Well I think for a lot of people, politics is tied into moral outlook. So a lack of political compatability can (not always) reflect a lack of moral compatability.


----------



## eleuthera (Jan 20, 2014)

Dumaresq said:


> Well I think for a lot of people, politics is tied into moral outlook. So a lack of political compatability can (not always) reflect a lack of moral compatability.


 Very true.


----------



## Miguel G (Aug 19, 2012)

I imagine one of the greatest attractions that my future wife would have for me would be my faith and my beliefs. I've only ever dated one other girl and she was a christian so I can't really speak about the dynamic of a relationship between a believer and non believer. I DO have strong beliefs and good evidence and logic to support what I believe in, but I'm not one of those people who believe that they should only associate with other Christians. If Jesus is the person that I'm supposed to emulate, then I should be loving and accepting of all types of people..I think it was the LOVE that He showed that attracted others to Him.


----------



## eleuthera (Jan 20, 2014)

Miguel G said:


> ......I think it was the LOVE that He showed that attracted others to Him.

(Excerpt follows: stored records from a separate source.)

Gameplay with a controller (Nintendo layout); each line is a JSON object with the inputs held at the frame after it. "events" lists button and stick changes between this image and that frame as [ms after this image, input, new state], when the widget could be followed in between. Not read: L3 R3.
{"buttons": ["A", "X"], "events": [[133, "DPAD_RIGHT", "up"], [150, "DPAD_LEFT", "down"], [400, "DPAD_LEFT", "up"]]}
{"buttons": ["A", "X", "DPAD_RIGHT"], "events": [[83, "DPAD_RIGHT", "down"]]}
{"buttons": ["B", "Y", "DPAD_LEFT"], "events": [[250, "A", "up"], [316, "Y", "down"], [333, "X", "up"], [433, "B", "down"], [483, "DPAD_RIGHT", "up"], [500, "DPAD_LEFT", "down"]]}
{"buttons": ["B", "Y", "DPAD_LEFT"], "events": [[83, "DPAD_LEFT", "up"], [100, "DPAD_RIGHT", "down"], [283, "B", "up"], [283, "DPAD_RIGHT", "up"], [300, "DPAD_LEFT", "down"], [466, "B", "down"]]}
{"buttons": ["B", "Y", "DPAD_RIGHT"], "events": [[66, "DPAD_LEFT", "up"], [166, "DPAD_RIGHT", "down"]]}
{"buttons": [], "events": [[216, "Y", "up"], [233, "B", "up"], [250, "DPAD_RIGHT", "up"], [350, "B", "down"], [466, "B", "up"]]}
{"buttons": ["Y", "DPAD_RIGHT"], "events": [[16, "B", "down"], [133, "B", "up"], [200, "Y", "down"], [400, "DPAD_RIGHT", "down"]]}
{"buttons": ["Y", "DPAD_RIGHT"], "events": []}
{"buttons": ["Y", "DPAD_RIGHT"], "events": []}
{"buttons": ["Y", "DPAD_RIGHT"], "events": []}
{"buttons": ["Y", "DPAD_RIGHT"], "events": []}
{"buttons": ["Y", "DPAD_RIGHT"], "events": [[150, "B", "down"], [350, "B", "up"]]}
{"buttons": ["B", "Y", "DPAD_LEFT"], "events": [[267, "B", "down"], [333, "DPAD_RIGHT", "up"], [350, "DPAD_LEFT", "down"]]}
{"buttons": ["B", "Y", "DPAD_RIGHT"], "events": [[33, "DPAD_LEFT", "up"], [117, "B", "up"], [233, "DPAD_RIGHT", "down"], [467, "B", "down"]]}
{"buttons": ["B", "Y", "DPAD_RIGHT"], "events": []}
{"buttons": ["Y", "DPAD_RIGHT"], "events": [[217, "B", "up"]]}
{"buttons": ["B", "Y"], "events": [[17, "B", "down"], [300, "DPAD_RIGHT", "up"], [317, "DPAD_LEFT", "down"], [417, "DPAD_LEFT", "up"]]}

 and that would be my hope is that the real attraction in me would be onto Christ Jesus, the author and perfector of our Faith.


----------



## Vandrer (Jun 26, 2014)

I seriously do wonder whether this is mostly an american thing? Since religion apparently matters so much in daily life, as to actually be a subject of contention. In northern Europe people do not really care for the other persons religion, unless they are very staunch believers, it is mostly kept private. So it is quite easy to have people of differing religions in the same relationship.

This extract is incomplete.